Gloria Sagñay se levanta cada día varias horas antes de que salga el sol. A las cinco de la mañana ya está en su plantación, situada a 2.500 metros de altura. De fondo, el volcán Chimborazo, la montaña más alta de Ecuador. Quedan pocos meses para la cosecha y Sagñay, de 29 años, se afana en que las matas de quinoa crezcan rectas para que el grano sea de calidad. Carga sacos de abono, remueve la tierra con la azada, riega. Después ordeña a las vacas y llega a tiempo a su casa para preparar el café antes de regresar de nuevo al campo.

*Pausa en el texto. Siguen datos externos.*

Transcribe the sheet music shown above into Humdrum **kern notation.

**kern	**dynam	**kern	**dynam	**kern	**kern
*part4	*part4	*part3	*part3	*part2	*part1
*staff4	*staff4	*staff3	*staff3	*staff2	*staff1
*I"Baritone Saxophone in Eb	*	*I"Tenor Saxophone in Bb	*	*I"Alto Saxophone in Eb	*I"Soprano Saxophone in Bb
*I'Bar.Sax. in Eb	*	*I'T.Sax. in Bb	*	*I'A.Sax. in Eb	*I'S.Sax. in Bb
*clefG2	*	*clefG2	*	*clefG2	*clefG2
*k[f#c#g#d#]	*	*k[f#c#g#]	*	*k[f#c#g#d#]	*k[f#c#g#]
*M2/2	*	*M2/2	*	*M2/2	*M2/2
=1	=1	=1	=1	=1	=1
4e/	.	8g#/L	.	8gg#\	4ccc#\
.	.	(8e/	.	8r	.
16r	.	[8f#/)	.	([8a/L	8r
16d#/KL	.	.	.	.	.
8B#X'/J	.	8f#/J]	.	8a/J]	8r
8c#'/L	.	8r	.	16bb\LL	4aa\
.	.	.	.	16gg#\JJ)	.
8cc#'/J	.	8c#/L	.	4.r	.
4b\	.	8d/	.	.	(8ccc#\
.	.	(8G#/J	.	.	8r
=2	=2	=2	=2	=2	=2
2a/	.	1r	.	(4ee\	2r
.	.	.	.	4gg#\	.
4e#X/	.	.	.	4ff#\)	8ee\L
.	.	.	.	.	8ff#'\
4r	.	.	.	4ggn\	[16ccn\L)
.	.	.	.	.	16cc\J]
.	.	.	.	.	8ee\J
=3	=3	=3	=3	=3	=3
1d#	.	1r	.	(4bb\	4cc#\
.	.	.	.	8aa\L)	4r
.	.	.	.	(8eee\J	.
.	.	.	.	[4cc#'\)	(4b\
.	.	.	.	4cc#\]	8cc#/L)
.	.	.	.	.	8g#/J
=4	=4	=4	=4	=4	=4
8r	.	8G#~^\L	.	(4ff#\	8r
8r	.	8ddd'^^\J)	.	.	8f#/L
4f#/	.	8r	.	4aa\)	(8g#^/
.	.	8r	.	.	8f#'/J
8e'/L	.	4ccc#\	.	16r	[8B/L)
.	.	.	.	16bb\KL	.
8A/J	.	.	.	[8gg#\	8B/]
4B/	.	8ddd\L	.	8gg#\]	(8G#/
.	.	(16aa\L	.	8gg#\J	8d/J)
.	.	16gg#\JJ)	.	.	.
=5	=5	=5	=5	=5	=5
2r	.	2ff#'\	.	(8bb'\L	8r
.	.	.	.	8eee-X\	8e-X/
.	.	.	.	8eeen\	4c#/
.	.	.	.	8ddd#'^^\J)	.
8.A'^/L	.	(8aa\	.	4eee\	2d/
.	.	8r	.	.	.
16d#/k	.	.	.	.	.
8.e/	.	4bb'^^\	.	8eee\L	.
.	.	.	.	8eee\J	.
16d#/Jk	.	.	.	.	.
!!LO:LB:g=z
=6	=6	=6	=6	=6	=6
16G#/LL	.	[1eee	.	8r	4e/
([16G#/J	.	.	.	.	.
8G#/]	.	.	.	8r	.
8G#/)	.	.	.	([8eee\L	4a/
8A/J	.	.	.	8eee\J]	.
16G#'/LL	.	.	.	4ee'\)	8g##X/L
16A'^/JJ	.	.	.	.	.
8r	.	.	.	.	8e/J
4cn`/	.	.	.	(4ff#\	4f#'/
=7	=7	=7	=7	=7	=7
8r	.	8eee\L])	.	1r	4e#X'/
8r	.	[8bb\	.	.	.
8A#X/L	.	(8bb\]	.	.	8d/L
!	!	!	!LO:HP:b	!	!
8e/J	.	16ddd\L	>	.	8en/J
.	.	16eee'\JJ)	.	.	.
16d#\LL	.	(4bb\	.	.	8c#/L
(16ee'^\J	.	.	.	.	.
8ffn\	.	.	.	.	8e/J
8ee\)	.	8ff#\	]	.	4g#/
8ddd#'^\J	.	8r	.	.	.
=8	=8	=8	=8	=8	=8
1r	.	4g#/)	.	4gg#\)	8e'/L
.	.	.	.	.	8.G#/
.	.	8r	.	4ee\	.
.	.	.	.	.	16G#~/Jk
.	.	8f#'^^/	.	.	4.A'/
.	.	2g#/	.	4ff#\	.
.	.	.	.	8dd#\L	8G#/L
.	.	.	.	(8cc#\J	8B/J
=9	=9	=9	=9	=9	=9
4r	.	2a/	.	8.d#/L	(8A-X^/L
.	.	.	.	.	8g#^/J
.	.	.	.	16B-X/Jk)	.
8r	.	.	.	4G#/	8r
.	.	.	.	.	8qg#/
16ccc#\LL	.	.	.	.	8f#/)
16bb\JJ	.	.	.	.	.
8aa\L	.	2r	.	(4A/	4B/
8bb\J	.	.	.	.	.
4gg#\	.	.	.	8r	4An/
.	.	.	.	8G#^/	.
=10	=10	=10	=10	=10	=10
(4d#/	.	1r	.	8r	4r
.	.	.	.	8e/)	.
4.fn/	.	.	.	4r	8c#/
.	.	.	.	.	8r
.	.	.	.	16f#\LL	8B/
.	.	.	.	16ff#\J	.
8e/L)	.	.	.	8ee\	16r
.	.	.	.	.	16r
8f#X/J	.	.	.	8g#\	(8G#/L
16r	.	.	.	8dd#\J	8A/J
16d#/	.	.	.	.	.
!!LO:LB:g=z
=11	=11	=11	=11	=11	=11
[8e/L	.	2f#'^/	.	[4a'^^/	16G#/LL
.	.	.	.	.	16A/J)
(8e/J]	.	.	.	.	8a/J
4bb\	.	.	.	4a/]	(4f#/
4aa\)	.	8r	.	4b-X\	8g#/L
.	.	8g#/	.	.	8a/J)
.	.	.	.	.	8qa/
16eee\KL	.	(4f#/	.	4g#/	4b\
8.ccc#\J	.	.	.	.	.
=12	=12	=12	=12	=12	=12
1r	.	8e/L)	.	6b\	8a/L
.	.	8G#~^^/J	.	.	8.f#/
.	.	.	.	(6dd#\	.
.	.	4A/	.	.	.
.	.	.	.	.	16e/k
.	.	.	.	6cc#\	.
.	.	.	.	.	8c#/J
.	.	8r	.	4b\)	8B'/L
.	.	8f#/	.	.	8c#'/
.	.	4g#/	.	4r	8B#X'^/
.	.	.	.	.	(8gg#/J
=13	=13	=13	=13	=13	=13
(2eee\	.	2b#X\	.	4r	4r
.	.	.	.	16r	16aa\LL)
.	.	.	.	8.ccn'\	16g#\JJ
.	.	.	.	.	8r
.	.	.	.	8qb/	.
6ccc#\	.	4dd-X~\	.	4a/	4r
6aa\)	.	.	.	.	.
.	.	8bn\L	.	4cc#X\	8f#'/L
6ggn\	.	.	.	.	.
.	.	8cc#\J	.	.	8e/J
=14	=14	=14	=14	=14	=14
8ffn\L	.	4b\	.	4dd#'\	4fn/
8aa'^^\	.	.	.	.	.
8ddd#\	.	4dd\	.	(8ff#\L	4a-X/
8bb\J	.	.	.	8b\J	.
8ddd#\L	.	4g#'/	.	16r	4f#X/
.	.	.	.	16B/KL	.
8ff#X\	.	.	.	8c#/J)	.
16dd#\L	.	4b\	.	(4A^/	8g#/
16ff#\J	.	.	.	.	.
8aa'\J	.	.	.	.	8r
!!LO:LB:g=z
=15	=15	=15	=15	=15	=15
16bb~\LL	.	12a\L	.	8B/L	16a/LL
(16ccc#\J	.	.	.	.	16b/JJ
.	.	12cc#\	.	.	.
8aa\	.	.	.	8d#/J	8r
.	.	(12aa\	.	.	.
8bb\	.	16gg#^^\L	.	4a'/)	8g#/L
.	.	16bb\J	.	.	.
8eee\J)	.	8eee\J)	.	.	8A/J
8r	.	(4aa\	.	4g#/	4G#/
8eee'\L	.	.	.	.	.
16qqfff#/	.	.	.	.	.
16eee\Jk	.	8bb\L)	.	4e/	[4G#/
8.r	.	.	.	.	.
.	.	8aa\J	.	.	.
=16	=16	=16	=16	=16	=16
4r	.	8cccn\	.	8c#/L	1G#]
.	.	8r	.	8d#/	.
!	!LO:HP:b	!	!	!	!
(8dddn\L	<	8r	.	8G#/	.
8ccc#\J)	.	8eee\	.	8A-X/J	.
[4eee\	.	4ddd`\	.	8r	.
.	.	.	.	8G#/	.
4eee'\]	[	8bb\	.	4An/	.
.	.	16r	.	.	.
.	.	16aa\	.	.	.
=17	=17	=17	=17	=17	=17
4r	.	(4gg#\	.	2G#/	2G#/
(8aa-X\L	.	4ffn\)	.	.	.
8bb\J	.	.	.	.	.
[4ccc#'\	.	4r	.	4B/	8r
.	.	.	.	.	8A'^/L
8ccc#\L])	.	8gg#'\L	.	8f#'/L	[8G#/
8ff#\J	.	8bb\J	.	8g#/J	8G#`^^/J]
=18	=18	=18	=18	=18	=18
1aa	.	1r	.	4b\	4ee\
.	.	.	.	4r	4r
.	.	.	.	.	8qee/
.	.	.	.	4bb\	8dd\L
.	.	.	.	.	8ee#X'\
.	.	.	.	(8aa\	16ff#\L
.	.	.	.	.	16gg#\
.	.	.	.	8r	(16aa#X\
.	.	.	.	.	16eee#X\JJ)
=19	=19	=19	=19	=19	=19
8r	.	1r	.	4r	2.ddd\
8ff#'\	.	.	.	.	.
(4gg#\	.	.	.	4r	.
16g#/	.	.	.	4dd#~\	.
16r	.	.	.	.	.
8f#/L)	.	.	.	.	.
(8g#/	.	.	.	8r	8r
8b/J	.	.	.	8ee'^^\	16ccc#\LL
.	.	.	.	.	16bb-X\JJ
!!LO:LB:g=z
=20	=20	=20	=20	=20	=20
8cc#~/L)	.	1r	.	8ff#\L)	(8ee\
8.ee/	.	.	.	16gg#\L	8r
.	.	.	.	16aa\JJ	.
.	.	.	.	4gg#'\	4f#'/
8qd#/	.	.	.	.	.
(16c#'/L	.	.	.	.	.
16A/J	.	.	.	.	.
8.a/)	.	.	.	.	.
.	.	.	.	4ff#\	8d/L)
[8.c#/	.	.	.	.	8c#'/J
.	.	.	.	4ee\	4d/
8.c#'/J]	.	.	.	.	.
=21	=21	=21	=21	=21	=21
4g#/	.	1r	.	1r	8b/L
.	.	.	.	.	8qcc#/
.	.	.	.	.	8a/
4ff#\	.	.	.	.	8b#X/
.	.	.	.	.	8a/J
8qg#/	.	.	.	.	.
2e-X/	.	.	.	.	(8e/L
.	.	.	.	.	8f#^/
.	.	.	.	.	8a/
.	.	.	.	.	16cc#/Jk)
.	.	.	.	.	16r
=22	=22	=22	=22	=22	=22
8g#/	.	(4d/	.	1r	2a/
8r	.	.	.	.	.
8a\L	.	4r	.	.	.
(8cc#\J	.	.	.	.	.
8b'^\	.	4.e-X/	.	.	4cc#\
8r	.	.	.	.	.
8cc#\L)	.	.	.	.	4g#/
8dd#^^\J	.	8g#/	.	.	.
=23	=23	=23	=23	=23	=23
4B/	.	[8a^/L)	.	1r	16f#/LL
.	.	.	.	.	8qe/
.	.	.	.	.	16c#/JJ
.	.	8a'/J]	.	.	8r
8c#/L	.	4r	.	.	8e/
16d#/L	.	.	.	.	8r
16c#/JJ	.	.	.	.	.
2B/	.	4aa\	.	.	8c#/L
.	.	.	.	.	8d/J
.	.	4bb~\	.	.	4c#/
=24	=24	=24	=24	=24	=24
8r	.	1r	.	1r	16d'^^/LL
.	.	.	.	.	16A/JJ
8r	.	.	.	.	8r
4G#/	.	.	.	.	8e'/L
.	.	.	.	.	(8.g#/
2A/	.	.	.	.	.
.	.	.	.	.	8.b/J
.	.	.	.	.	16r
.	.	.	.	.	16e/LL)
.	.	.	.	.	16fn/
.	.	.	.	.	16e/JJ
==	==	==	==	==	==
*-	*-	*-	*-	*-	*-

Al día siguiente, vuelta a empezar.
Así se refiere constantemente esta campesina indígena a su cultivo: «Nuestro trabajo». Lo hace como una lección aprendida, como si de una reivindicación se tratara contra quienes quisieron aprovecharse, años atrás, de sus largas jornadas laborales como productora de quinoa. Este pseudocereal milenario para las comunidades andinas se ha convertido en los últimos años en una de las comidas saludables de moda en EEUU y los países europeos, entre ellos España.
«Nos robaban, no nos valoraban»
«Procesábamos manualmente la quinao, a veces nos sangraban las manos, era muy duro, un sacrificio enorme. Tardábamos una semana para 100 libras (unos 45 kilogramos). Cuando llegábamos al mercado, después de haber pesado los sacos en casa, nos decían que solo eran 80 libras (36 kilos) o que no estaba buena. Nos estafaban y nos robaban», asegura. «Muchas familias se desanimaron a trabajar en el campo y por necesidad salieron a diferentes ciudades, migraron. Quedamos pocas».
Pero las mujeres de su pequeña comunidad, Cumandá el Molino, dieron un golpe encima de la mesa hace diez años. «Nuestras familias viven de esto y dependíamos del mercado, pero no valoraban nuestro trabajo y no teníamos suficientes ingresos», recuerda. «Los necesitábamos para que nuestros hijos pudieran estudiar y trabajar en otra cosa. Nuestros padres no nos pudieron mandar a la universidad y nosotras no queríamos que nuestros hijos tuvieran el mismo problema, así que buscamos nuevos mercados», recalca.
Entonces decidieron participar en Maquita Cushunchic, una organización ecuatoriana que exporta productos de comercio justo y agrupa a 250.000 familias. «Nos ha devuelto la oportunidad de soñar. Pagan el precio de nuestros productos, tenemos nuestros ingresos y es un mercado seguro.
Lucha contra el machismo
La labor de Sagñay va más allá del campo. Es líder de su comunidad y presidenta de una organización formada por 32 mujeres que, con el apoyo de Maquita, luchan por acabar con el machismo que las rodea. «Hemos cambiado muchísimo. Antes, nuestros propios padres nos discriminaban. Decían que solo servíamos para cuidar casas, no nos mandaban a estudiar. Solo nuestros hermanos podían participar en reuniones, solo se tenía en cuenta su opinión. Teníamos miedo a los esposos», critica.
En todo este tiempo, han observado algunos cambios. «Las mujeres eran tímidas, tenían miedo de hablar con otras personas. Ahora preparamos a nuestras hijas para que no pasen por la misma situación, para que sepan que sí puede, que sí podemos. Ya no decimos que los hombres no tienen que cocinar porque es cosa de mujeres. Ahora tienen que hacerlo por igual. Algunos maridos comenzaron a apoyarnos con ideas. No tenemos tantas dificultades como antes. Y yo ya no tengo miedo», sentencia.